This exciting news just in from the Census Bureau: Portland has the highest percentage of commutes to work by bike of any city in the entire goddamn U.S. of A!

The numbers collected by the census show a huge jump in biking to work in Portland over the last decade. In 1996, fewer than two percent of Portlanders biked to work. Since then, the number of Portlanders who say they get to work primarily by bike has increased a whopping 250 percent. In 2008, 6.5 percent of Portlanders said their primary mode of transportation to work is a bike. That's just about 35,000 people. Holy shit.

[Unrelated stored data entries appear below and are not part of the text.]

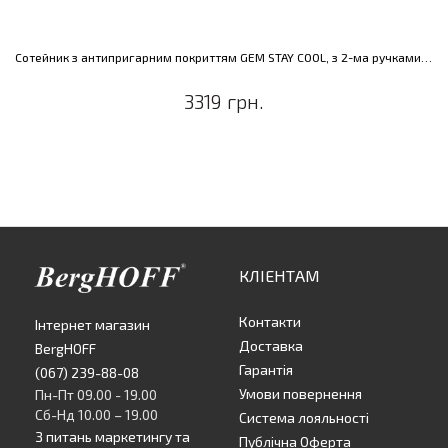
Сотейник з антипригарним покриттям GEM STAY COOL, з 2-ма ручками, черв., діам. 28 см, 4,6 л
3319 грн.
КЛІЕНТАМ
Контакти
Інтернет магазин
Доставка
BergHOFF
Гарантія
(067) 239-88-08
Умови повернення
Пн-Пт 09.00 - 19.00
Сб-Нд 10.00 – 19.00
Система лояльності
З питань маркетингу та
Публічна Оферта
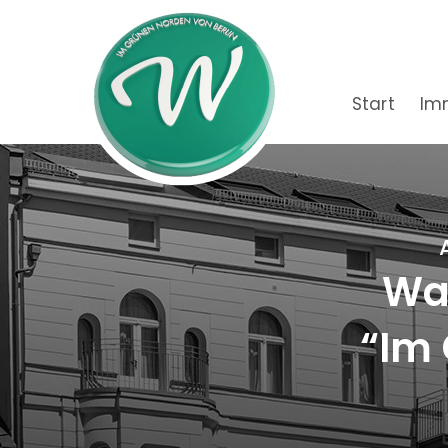
Start
Im
Wac
“Im 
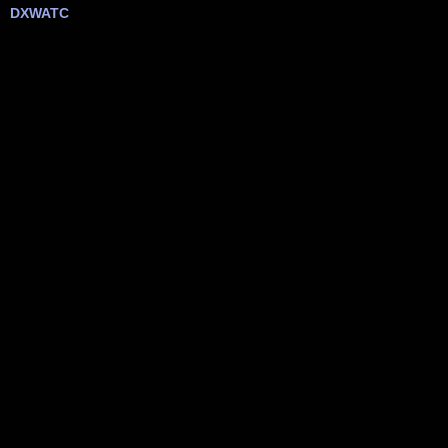
DXWATC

Also, if you're wondering, the Portland Mercury domination team has already logged 609 miles in the annual Bike Commute Challenge.

This graph may have been drawn on MS Paint, but that doesnt mean its not astounding and accurate!
  • This graph may have been drawn on MS Paint, but that doesn't mean it's not astounding and accurate!

So, what's changed since 1996? The city has doubled the number of bike lanes from 100 miles of bikeways around Portland to over 300 miles today. We've replaced 20 car parking spots with bike corrals that can fit about a dozen parked bikes each. We've signed on to the Safe Routes to School program, which teaches a two-week long bike safety class to students in almost every public Portland elementary school. We've hosted national bike building conferences, created the nation's largest free bike-fun festival and patronized bike-friendly businesses. All these changes show that creating a bike-friendly city doesn't just happen. Infrastructure matters. Education matters. Culture matters.

The bad news? Beating the rest of America in bike commuting is a pretty low bar. In Amsterdam, 30 to 40 percent of people bike to work. Next weekend, big time Danish urban planners are coming to Portland as part of bike-builder festival Oregon Manifest to present how biking has transformed transportation in Denmark. We may be #1 in the home country, but as a city we've still got a lot to learn.